The Student News Site of Macalester College

The Mac Weekly

The Student News Site of Macalester College

The Mac Weekly

Fifty Shades of Grey// A horror movie about consent

The first thing you should know about this review is that I haven’t read the books. The second thing you should know is that, in the theater where I watched this movie on Valentine’s Day, there were many people laughing much harder than I was.

Fifty Shades of Grey stands out as a horrible film for reasons both standard and disturbing. I’ll spoil the standard ones: bad acting and no chemistry. Actually, Dakota Johnson, who kills the whole bangs-in-her-eyes aesthetic as Anastasia Steele, shines brightly in a few inconspicuous moments of the film—notably, bits where she gets to be spunky and weirded out by Christian Grey. Mostly, though, the dialogue is thick and hard to swallow. Pun intended! Sorry.

Jamie Dornan as Christian Grey has a stellar closet, but that’s the most I can say for his character. Not only is he square in forehead shape and countenance, but his all-star moments of supposedly orgiastic romance feel like foreboding scenes in a horror movie.

Why, you ask? Because Christian Grey is an emotionally abusive stalker! This much-hyped drama of sexual tension and release was so stressful for me that I actually developed a pimple on my face from covering my eyes so much.

At times, I laughed along with the ill-fated middle-aged patrons of the theater because, in all fairness, a lot of this movie was awkward. But mostly I squirmed and felt anxious because it’s viscerally difficult and scary to watch a hyper-glorified sex-symbol man enact subtle-yet-sure domestic abuse upon a woman, over and over again. It’s uniquely difficult and scary to do so in a blockbuster Hollywood movie, in a jam-packed multiplex.

I don’t know much about BDSM, but I know that people have all kinds of kinks and take pleasure in all kinds of sexual activities. It’s deeply troubling to suggest, as Fifty Shades does, that a totally valid sexual preference is justified solely by a dark past. Moreover, Christian Grey explaining that his birth mother was a “crack addict and a prostitute” doesn’t convince me that he’s an innately messed up person (although his other behavior does). That scene does a fabulous job of shaming addiction, sex work and BDSM in one brooding monologue.

For a good deal of the movie, Anastasia mulls it over: Is Christian Grey dangerous because of the way he likes to have sex? She doesn’t understand why he wants to “punish” her in their sexual encounters. The problem is that Anastasia is asking the wrong question. Yes, Christian Grey will handcuff her and whip her and whatever flashy BDSM shit Hollywood decided to throw in there. (And if the cinematography is any indication, his gaze will linger lustfully on her breasts). But his most frightening acts—there are many—occur while his pants are firmly zippered.

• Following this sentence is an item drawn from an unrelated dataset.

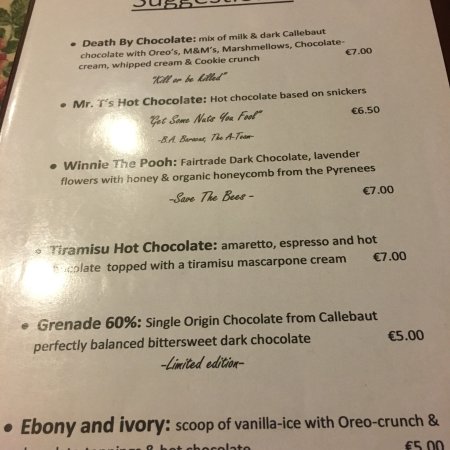
Find the location of a particular element. This screenshot has width=450, height=450. table cloth underneath the menu is located at coordinates (12, 18).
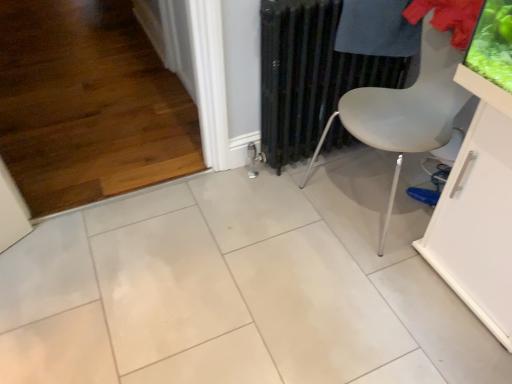
Where is `free space in front of black metal radiator at center`? The width and height of the screenshot is (512, 384). free space in front of black metal radiator at center is located at coordinates (312, 221).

Here’s an incomplete list of things Christian Grey does that Anastasia apparently never considers dangerous or violent: stealing her personal property, finding her place of work and showing up there, putting himself in charge of her sexual health decisions, telling her how to eat, walking into her apartment uninvited, showing up uninvited at her mom’s country club in Georgia (?!), continuing to initiate sex after Anastasia has said no, and proceeding with a sexual activity that Anastasia initially agreed to before she began to cry.

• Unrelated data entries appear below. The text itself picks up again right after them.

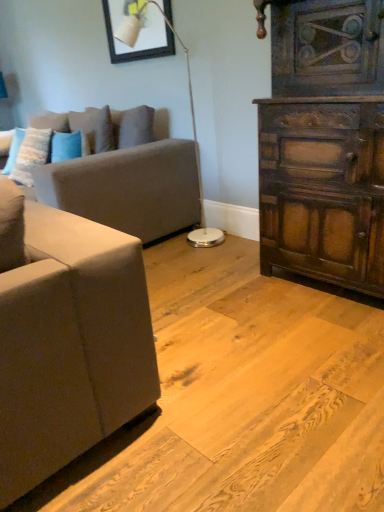
What is the approximate height of dark brown wood chest of drawers at right?

dark brown wood chest of drawers at right is 4.56 feet tall.

Describe the element at coordinates (125, 177) in the screenshot. I see `matte gray couch at left` at that location.

In order to face fluffy white pillow at left, placed as the 1th pillow when sorted from left to right, should I rotate leftwards or rightwards?

Turn left approximately 21.376 degrees to face it.

The height and width of the screenshot is (512, 384). What are the coordinates of `dark brown wood chest of drawers at right` in the screenshot? It's located at pyautogui.click(x=324, y=142).

Is white glossy floor lamp at center facing away from dark brown wood chest of drawers at right?

white glossy floor lamp at center does not have its back to dark brown wood chest of drawers at right.

Is white glossy floor lamp at center located outside dark brown wood chest of drawers at right?

Yes, white glossy floor lamp at center is outside of dark brown wood chest of drawers at right.

Find the location of a particular element. Image resolution: width=384 pixels, height=512 pixels. lamp that is on the left side of dark brown wood chest of drawers at right is located at coordinates (191, 118).

Looking at this image, can you confirm if white glossy floor lamp at center is shorter than dark brown wood chest of drawers at right?

In fact, white glossy floor lamp at center may be taller than dark brown wood chest of drawers at right.

Does blue plush pillow at upper left, which appears as the second pillow when viewed from the left, have a larger size compared to matte black picture frame at upper center?

Yes.

From a real-world perspective, between blue plush pillow at upper left, which appears as the second pillow when viewed from the left, and matte black picture frame at upper center, who is vertically higher?

matte black picture frame at upper center.

Which is in front, point (92, 119) or point (155, 18)?

The point (155, 18) is closer to the camera.

Is blue plush pillow at upper left, which appears as the second pillow when viewed from the left, not inside matte black picture frame at upper center?

That's correct, blue plush pillow at upper left, which appears as the second pillow when viewed from the left, is outside of matte black picture frame at upper center.

Does point (135, 166) lie behind point (296, 1)?

That is True.

Which object is thinner, matte gray couch at left or dark brown wood chest of drawers at right?

dark brown wood chest of drawers at right is thinner.

Which is more to the left, matte gray couch at left or dark brown wood chest of drawers at right?

From the viewer's perspective, matte gray couch at left appears more on the left side.

Does matte black picture frame at upper center have a lesser height compared to fluffy white pillow at left, placed as the 1th pillow when sorted from left to right?

No, matte black picture frame at upper center is not shorter than fluffy white pillow at left, placed as the 1th pillow when sorted from left to right.

From a real-world perspective, which is physically below, matte black picture frame at upper center or fluffy white pillow at left, which is the second pillow from right to left?

fluffy white pillow at left, which is the second pillow from right to left, from a real-world perspective.

Considering the sizes of matte black picture frame at upper center and fluffy white pillow at left, placed as the 1th pillow when sorted from left to right, in the image, is matte black picture frame at upper center wider or thinner than fluffy white pillow at left, placed as the 1th pillow when sorted from left to right,?

Clearly, matte black picture frame at upper center has less width compared to fluffy white pillow at left, placed as the 1th pillow when sorted from left to right.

For a film in which the plot hinges so much on a “contract” and “rules” regarding sex, there’s an appalling lack of consent in Fifty Shades. Consent is about more than agreement in the moment or in writing—it’s about managing harmful power dynamics and fostering mutual respect. Consent is also about treating sex as more than just genitalia rubbing together, but rather as something that extends outwards into our lives and should therefore be reciprocally positive and fulfilling.

Creepy billionaire Christian Grey straight-up stalks innocent-virgin-with-bangs Anastasia. He exerts control over her far beyond their sexual encounters, and he seems to revel in his power over her (in a way that doesn’t have to be and shouldn’t be connected to his role as a Dominant).

But Anastasia and Fifty Shades don’t seem overly concerned about those things. Sure, Christian Grey is a little odd, but that wild BDSM stuff he’s into seems terribly violent. Red Room of Pain—ouch!

Without knowing the source material, I can still see why Fifty Shades took off. Women and girls (and really everyone besides cisgender-heterosexual men) internalize so much shame surrounding sexuality that I agree—it would be incredibly refreshing to see non-G-rated sex being celebrated in the mass media. It would be incredibly refreshing, however, with a caveat: that the sex occurs within a relationship that is consensual, mutually pleasurable and not laden with disgusting power dynamics. No one should break into anyone’s apartment. Honesty should be standard procedure, not reserved for confessions when the other person is asleep. No one should say things like “you’re all mine.” I’ll be waiting.